As empirical evidence from a human study group to buttress his thesis, Professor Bon King cited the example of Dominique Strauss-Kahn, who sprinted down the corridor at Hotel Sofitel after his encounter with the maid at his room. ‘Here’s a man who could do the jog 50 yards in 5 seconds,’ Professor King said. ‘It’s your IMF equivalent of an Olympian feat of the four-minute mile. Obviously the man has robust and well lubricated joints. At the age of 62, that is a remarkable feat.’
Strauss-Kahn, added the learned professor, took extreme care in choosing and chasing women of a leftward persuasion. Thrice married, obviously to women of a socialist disposition, the man had an insatiable appetite for philandering. ‘He may have gotten into scrapes for his sexual escapades, but he has a spring in his step and he has wholesome healthy knees because of his socialist sexual lifestyle,’ the professor concluded.
Of course, the disgraced former IMF chief may have other ailments, not documented in the annals of medical science: leer-ache, for instance, which is contracted after ogling excessively at scores of buxom women in hotels and swanky bars. Symptoms of leer-ache include inflammation of the eardrums and swelling of the lips from constant licking. Victims of leerache also report cravings for super glue, fried beans, ripe avocado and granulated cement. Complications might occur which include aneurysms, vodka withdrawal syndrome, lockjaw and loss of speech.
The disgraced former IMF chief may be also suffering from ‘phonmesia’, defined in The Medical Journal of Sarajevo as the tendency to forget mobile phones in hotel rooms. After all, what man of sane mind lurches at a woman, assaults her and then saunters off to the airport, leaving his cell phone and personal belongings behind.
Have you observed the behavior of men and women when they lose or misplace their mobile phones? They turn ashen-faced and vulnerable to jaundice and yellow fever. They begin to retrace their steps to all the places they’ve visited during the day and in the process, contract all kinds of life threatening disorders like Compulsive Celibacy Syndrome (CCS) and All Diners’ Disease (ADD). The latter affliction, for those imbeciles ignorant of its symptoms, includes among others, amnesia regarding one’s last meal and a predisposition to slash and destroy Diners Club Credit Cards.

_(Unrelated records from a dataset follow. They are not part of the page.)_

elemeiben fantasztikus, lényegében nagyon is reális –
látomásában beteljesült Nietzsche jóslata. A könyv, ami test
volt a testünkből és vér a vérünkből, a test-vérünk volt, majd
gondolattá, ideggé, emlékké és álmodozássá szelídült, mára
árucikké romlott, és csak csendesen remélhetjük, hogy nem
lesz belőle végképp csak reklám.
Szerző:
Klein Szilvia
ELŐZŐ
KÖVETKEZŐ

The phonmesia victim then gorges on marjoram and Asian pears, before quaffing gallons of beer. Thereafter, he develops a distended liver, is confined to a hospital bed barely surviving on glucose drips. He then spends years finding a liver donor and swiftly perishes, unless of course he is lucky to get a liver transplant.
If he’s lucky to find a dimwit willing to donate his liver, the phonmesiac’s body may well reject the implanted organ, following which he dies a long and protracted death. The liver’s donor dies anyhow after having relinquished his very vital organ.
As we go to press, we await more unconfirmed reports about the extraordinary stamina and well being of DSK. Stirring Trouble will be the first media outlet with scoops on the International Molesting Firm’s erstwhile head and seducer extraordinaire.